Ervenik (Ервеник) is a village and municipality in Šibenik-Knin County, Croatia. There were 826 inhabitants (municipality) in 2021, and 97.19% of the population were Serbs, making Ervenik the municipality with the highest percentage of Serbs in Croatia. Population of the village was 243.

== History ==
In 1636 the village was settled by Roman Catholics (Croats), who after the Cretan War (1645–1669) would be reduced to 7 families by 1697, steadily replaced by Serb Orthodox population. In 1928 and 1947 lived 79 and 47 Roman Catholic families respectively, but by 1987 were again reduced to only 7 families.

== Culture and monuments ==
There are two churches in the village:

- Catholic Church of St. Michael the Archangel outside the village (first mentioned in 1402).

- Orthodox Church of St. Nicholas in the center of the village, according to Nikodim Milaš was built between 1669 and 1682, but by architectural characteristics is evidently that the Orthodox church was founded by renovation of a medieval Gothic Roman Catholic church.
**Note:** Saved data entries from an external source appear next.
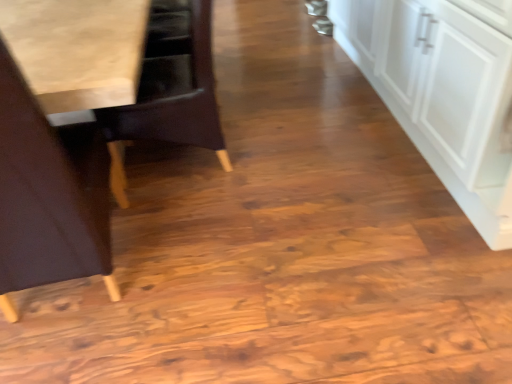
Find the location of a particular element. The image size is (512, 384). vacant area that lies between light brown wood chair at left, arranged as the first chair when viewed from the front, and wooden chair at left, positioned as the first chair in back-to-front order is located at coordinates (174, 226).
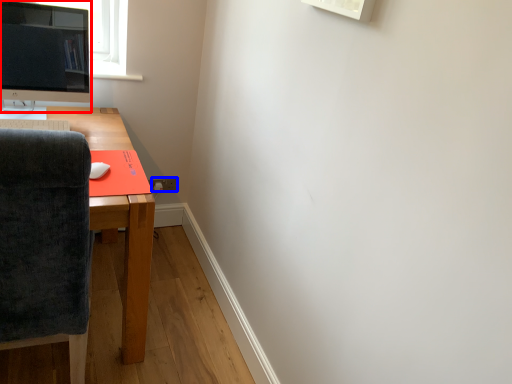
Question: Which object is further to the camera taking this photo, computer monitor (highlighted by a red box) or power outlet (highlighted by a blue box)?

Choices:
 (A) computer monitor
 (B) power outlet

Answer: (B)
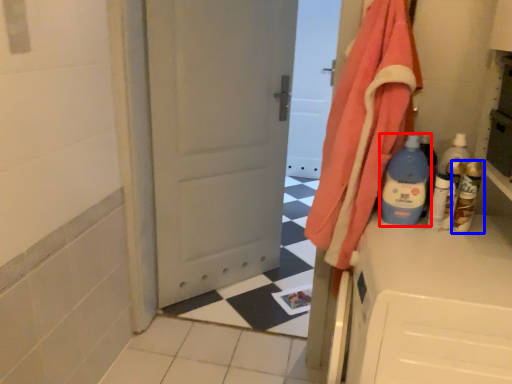
Question: Which point is further to the camera, bottle (highlighted by a red box) or bottle (highlighted by a blue box)?

Choices:
 (A) bottle
 (B) bottle

Answer: (B)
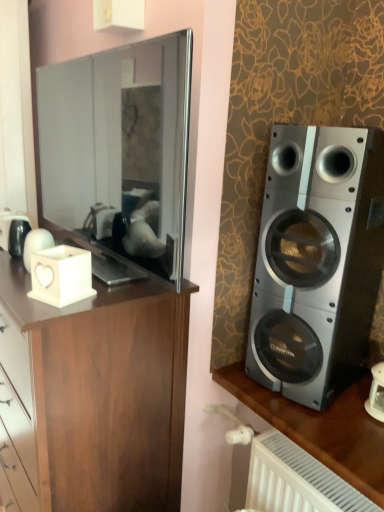
Question: From the image's perspective, is matte black mirror at left positioned above or below silver metallic speaker at right?

Choices:
 (A) below
 (B) above

Answer: (B)

Question: Do you think matte black mirror at left is within silver metallic speaker at right, or outside of it?

Choices:
 (A) inside
 (B) outside

Answer: (B)

Question: Which object is the farthest from the metallic silver speaker at right?

Choices:
 (A) white matte candle holder at left
 (B) brown wood cabinet at left
 (C) matte black mirror at left
 (D) silver metallic speaker at right

Answer: (C)

Question: Estimate the real-world distances between objects in this image. Which object is farther from the silver metallic speaker at right?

Also, in the vicinity of Mokro Polje (and Ervenik), there are remains of the aristocratic Keglević fort (Kegaljgrad), which was first mentioned in documents in 1433.

== Demographics ==
In 2021, the municipality had 789 residents in the following 5 settlements:
- Ervenik, population 227
- Mokro Polje, population 163
- Oton, population 102
- Pađene, population 101
- Radučić, population 196

=== Ervenik Municipality ===

Population by census
| 1857 | 1869 | 1880 | 1890 | 1900 | 1910 | 1921 | 1931 | 1948 | 1953 | 1961 | 1971 | 1981 | 1991 | 2001 | 2011 | 2021 |
| 4,874 | 5,222 | 5,224 | 5,835 | 6,511 | 7,059 | 6,518 | 7,331 | 6,848 | 6,945 | 6,694 | 5,710 | 4,836 | 4,115 | 988 | 1,105 | 826 |

=== Ervenik (village) ===

Population by census
1857: 1869; 1880; 1890; 1900; 1910; 1921; 1931; 1948; 1953; 1961; 1971; 1981; 1991; 2001; 2011; 2021
2,080: 2,129; 2,123; 2,337; 2,466; 2,788; 2,467; 2,829; 2,318; 2,331; 2,397; 2,056; 1,827; 1,570; 227; 287; 243

Note: From 1857 until 1961 the village of Ervenik was listed as two separate inhabited places, Donji Ervenik and Gornji Ervenik. The population from those years is the sum of the two villages.

==Language==
Serbian and Croatian are co-official at the municipal level in Ervenik. As of 2023, most of the legal requirements for the fulfillment of bilingual standards have not been carried out. Official buildings do have Cyrillic signage, but not street signs, traffic signs or seals. Cyrillic is not used on any official documents, nor are there public legal and administrative employees proficient in the script. Preserving traditional Serbian place names and assigning street names to Serbian historical figures is legally mandated and carried out.